The housing crisis of 2007 and rising college tuition rates are the two greatest financial crises of this generation. Observing all the steps that culminated in the housing crisis provides some insight on what may end up becoming the biggest, most far-reaching burden this generation will ever face.
During the 2007-2008 years, the housing crisis was essentially caused by banks loaning unlimited amounts of money to people who did not have the means of paying it back. These actions significantly contributed to the following recession. Banks knowingly continued to lend money out irresponsibly consequently putting massive amounts of debt onto a large portion of Americans. This scenario is starting to resemble the student loan bubble.
Student loans are primarily provided by the federal government, which typically allows students and parents to borrow up to their specific tuition rates.
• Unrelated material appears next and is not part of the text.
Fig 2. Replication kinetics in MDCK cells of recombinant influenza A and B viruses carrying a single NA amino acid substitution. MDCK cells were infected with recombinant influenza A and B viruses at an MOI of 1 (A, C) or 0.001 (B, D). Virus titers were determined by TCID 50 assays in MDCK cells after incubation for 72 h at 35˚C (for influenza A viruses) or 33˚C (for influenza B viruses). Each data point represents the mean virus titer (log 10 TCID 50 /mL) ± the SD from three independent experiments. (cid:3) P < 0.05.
It may seem as if loaning the amount needed to students is the logical route to take; however, without some sort of stricter cap on these loans this age group will possibly spend decades attempting to pay off their degrees.
Going to university is becoming the new norm, and loans are crucial for many to be able to afford school. Loans are necessary, but the nearly unlimited amount of borrowing will and has caused almost inescapable debt for graduates. The solution? Cap federal loans.
Freshman pre-pharmacy major Annie Shafiq stated, “After graduating, many students find themselves in debt and do not know how to overcome this issue. Having a cap on loans from the start can help them in the long run and eliminate many economic problems they could face.”
When federal loans offer coverage on all tuition needs, it signifies to colleges that the government can pay tuition. Even if tuition is raised, their students can still “afford” to come to school despite a higher rate of payment. Universities can then constantly raise their cost of admission with the knowledge that the government can foot the immediate bill. After graduation, students will eventually be drowning in the debt of their loans (plus interest).
When asked about how caps on loans would affect how universities set tuition, Shafiq claimed “if there was a cap on loans, lenders and colleges would also stop increasing their tuition/interest rates which ends up hurting the students heavily in the long run.”
Theorizing that tuition is growing partially due to universities responding to unlimited loans is supported by statistics from the Labor Department. In the decade after 2003 tuition grew 80%. To put that in perspective, the second fastest growing sector, medical care, went up 43.1% in the same time period.
This growth is clearly not as simple as inflation, which occurs naturally within economic structures. This is evidenced by the consumer price index, whose prices grew less than half of the percentage that tuition did. The astronomical rise in tuition over the years can potentially be slowed down significantly if a cap on loans was enforced and severely limited.